Here is an old HN discussion on teaching programming:

<http://news.ycombinator.com/item?id=428095>

In addition, I recommend _why's Hackety Hack based on Ruby. It also seems that
a new version is on the way!

<http://hacketyhack.net/get/>

Knightinblue, I don't know if I am interpreting your intentions correctly or
not, but I do not recommend _just_ giving a ton of resources to your nephew.
Rather, I believe that it is important to actively help guide him in learning.
Be a mentor. Show him how to make things work. Show him how to make the
computer do fun things.
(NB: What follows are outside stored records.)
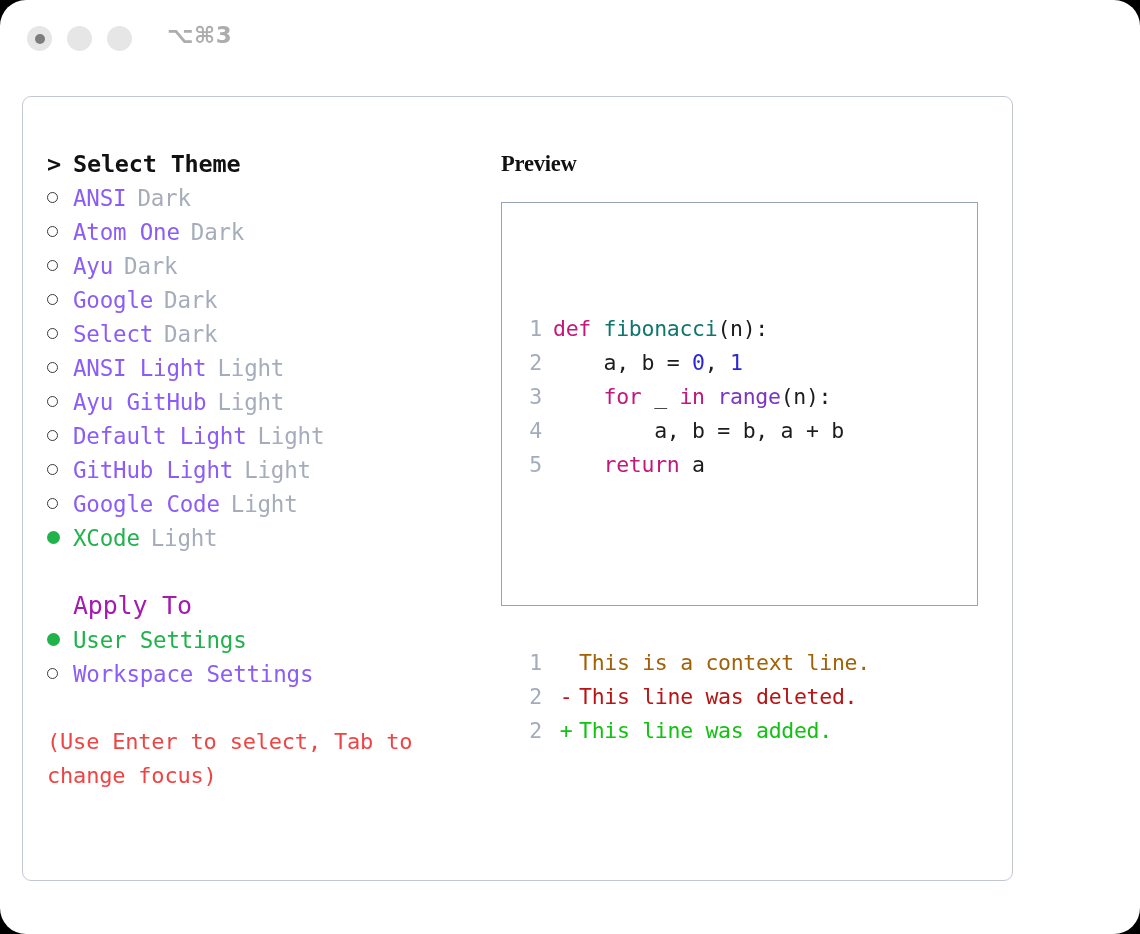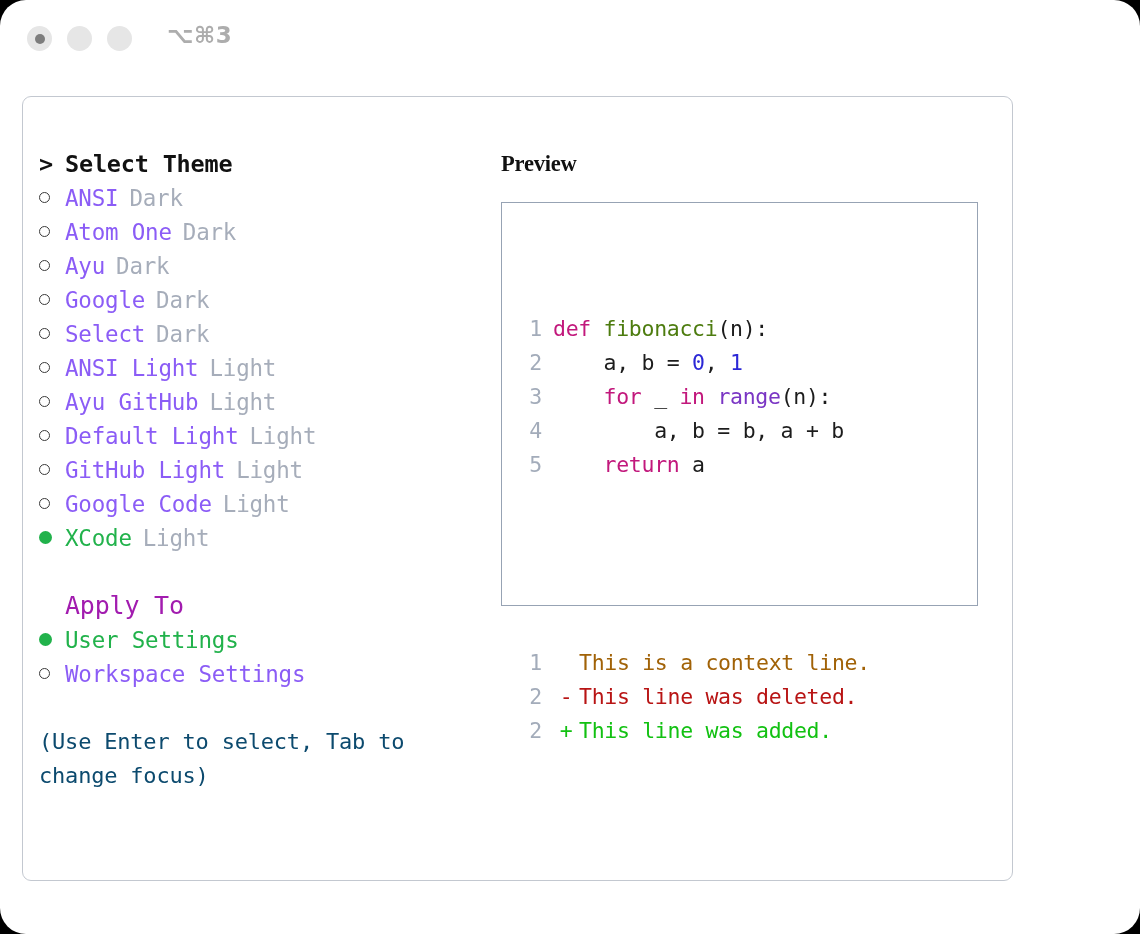--- a/index.html
+++ b/index.html
@@ -77,21 +77,21 @@
     height: 785px;
     border: 1.6px solid #c3c8d0;
     border-radius: 9px;
     box-sizing: border-box;
     background: #ffffff;
   }
 
   
   #left-col {
     position: absolute;
-    left: 16px;
+    left: 24px;
     top: 50px;
     width: 440px;
   }
 
   .row {
     height: 34px;
     line-height: 34px;
     font-size: 22.5px;
     color: #2a2a2a;
     white-space: nowrap;
@@ -149,21 +149,21 @@
     font-size: 25px;
     color: #a21caf;
     padding-left: 26px;
     letter-spacing: -0.2px;
   }
 
   #hint {
     margin-top: 34px;
     font-size: 22px;
     line-height: 34px;
-    color: #0c4a6e;
+    color: #ef4444;
     width: 400px;
     letter-spacing: -0.2px;
   }
 
   
   #right-col {
     position: absolute;
     left: 478px;
     top: 50px;
     width: 500px;
@@ -206,21 +206,21 @@
     color: #a3acba;
     margin-right: 11px;
   }
   .sign {
     display: inline-block;
     width: 26px;
     text-align: center;
   }
 
   .tok-kw   { color: #c2187c; }
-  .tok-fn   { color: #4d7c0f; }
+  .tok-fn   { color: #0f766e; }
   .tok-num  { color: #2b27d6; }
   .tok-call { color: #7a35c4; }
   .tok-txt  { color: #1c1c1c; }
   .tok-ctx  { color: #a16207; }
   .tok-del  { color: #b81414; }
   .tok-add  { color: #12c112; }
 
   .gap { height: 28px; }
 </style>
 </head>

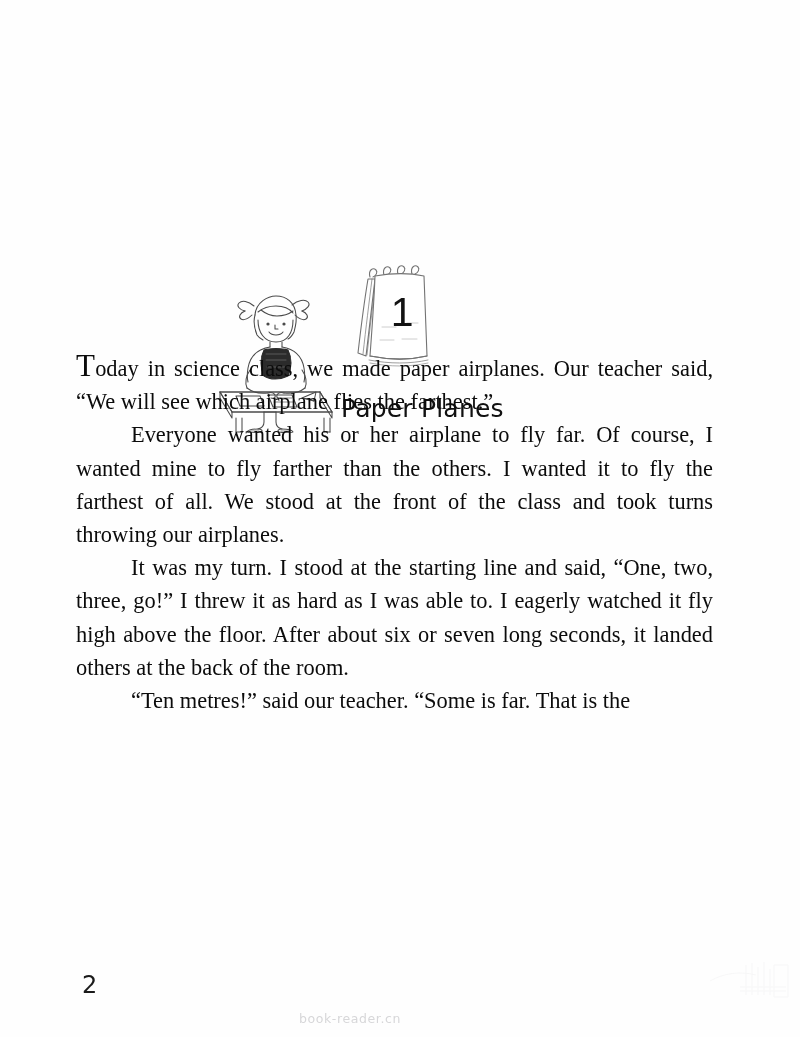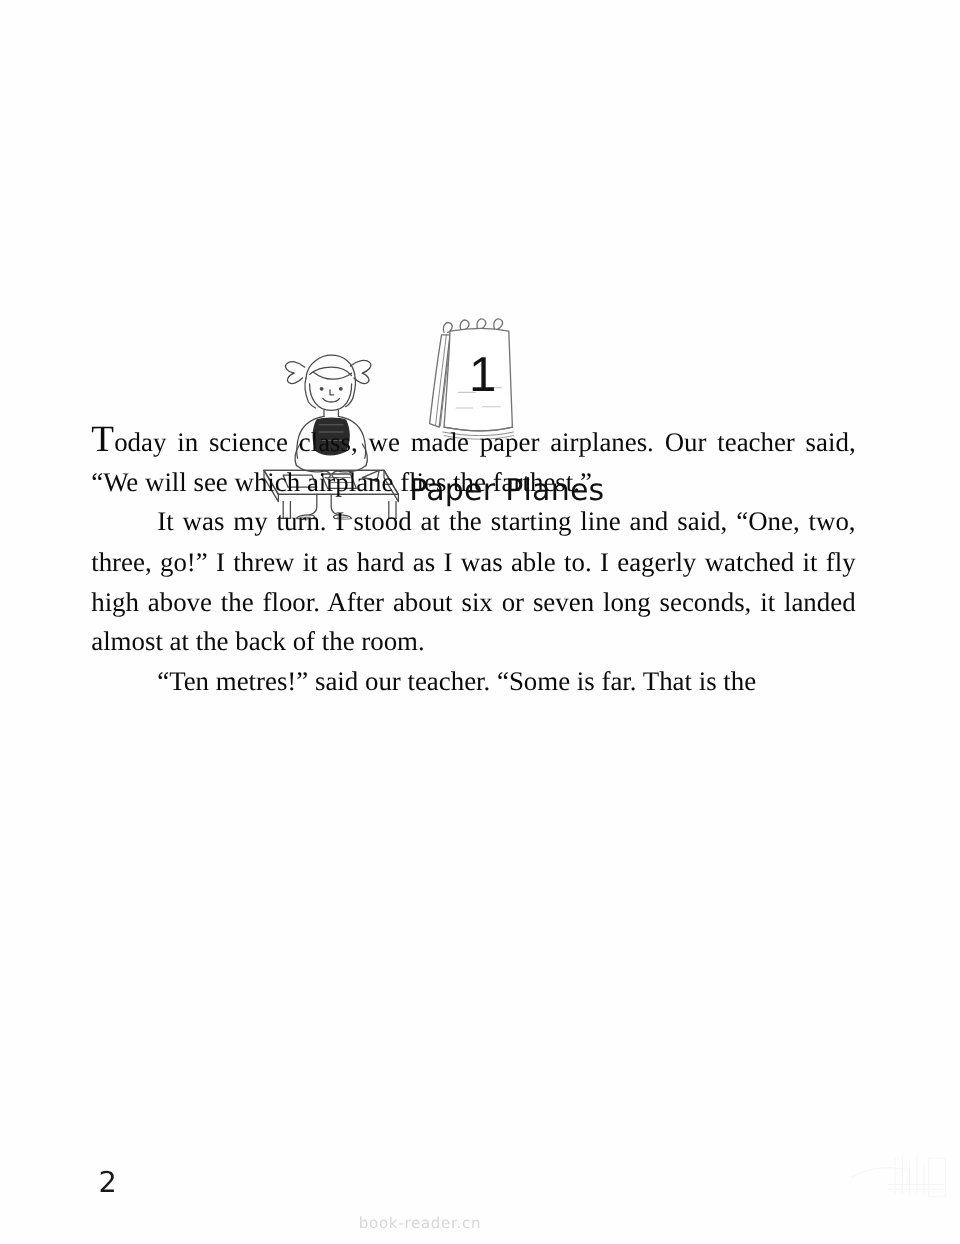--- a/index.html
+++ b/index.html
@@ -246,21 +246,22 @@
       </svg>
     </div>
 
     <div class="chapter-number-glyph">1</div>
 
     <h1 class="chapter-title">Paper Planes</h1>
   </div>
 
   <div class="body-text" id="body-text">
       <p class="first"><span class="dropcap">T</span>oday in science class, we made paper airplanes. Our teacher said, “We will see which airplane flies the farthest.”</p>
-      <p>It was my turn. I stood at the starting line and said, “One, two, three, go!” I threw it as hard as I was able to. I eagerly watched it fly high above the floor. After about six or seven long seconds, it landed almost at the back of the room.</p>
+      <p>Everyone wanted his or her airplane to fly far. Of course, I wanted mine to fly farther than the others. I wanted it to fly the farthest of all. We stood at the front of the class and took turns throwing our airplanes.</p>
+      <p>It was my turn. I stood at the starting line and said, “One, two, three, go!” I threw it as hard as I was able to. I eagerly watched it fly high above the floor. After about six or seven long seconds, it landed others at the back of the room.</p>
       <p class="last-line-left">“Ten metres!” said our teacher. “Some is far. That is the</p>
     </div>
 
   <div class="page-number">2</div>
 
   <div class="watermark">book-reader.cn</div>
 
   <div class="scan-artifact">
     <svg viewBox="0 0 92 46" xmlns="http://www.w3.org/2000/svg" stroke="#ececee" stroke-width="0.8" fill="none">
       <path d="M10 28 C24 20 40 18 56 22"></path>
Do not completely leave him on his own.

Lastly, push him towards programming (and computers in general), but do not
completely overwhelm him with information. Knightinblue, you seem to have
amassed a huge collection of resources. In this case, I strongly believe in
quality over quantity. Be very picky. In my opinion, many links will
definitely need to go.

Most importantly, be _absolutely sure_ that your nephew will have fun and
enjoy the experience. There is nothing worse than being completely frustrated
by something new.

Sorry for that odd advice tangent. I just wanted to say it.

One last question: Knightinblue, how much is your nephew interested in
computers? Is it 'hey, I think this might be cool' or is it 'yes, this will be
my future'?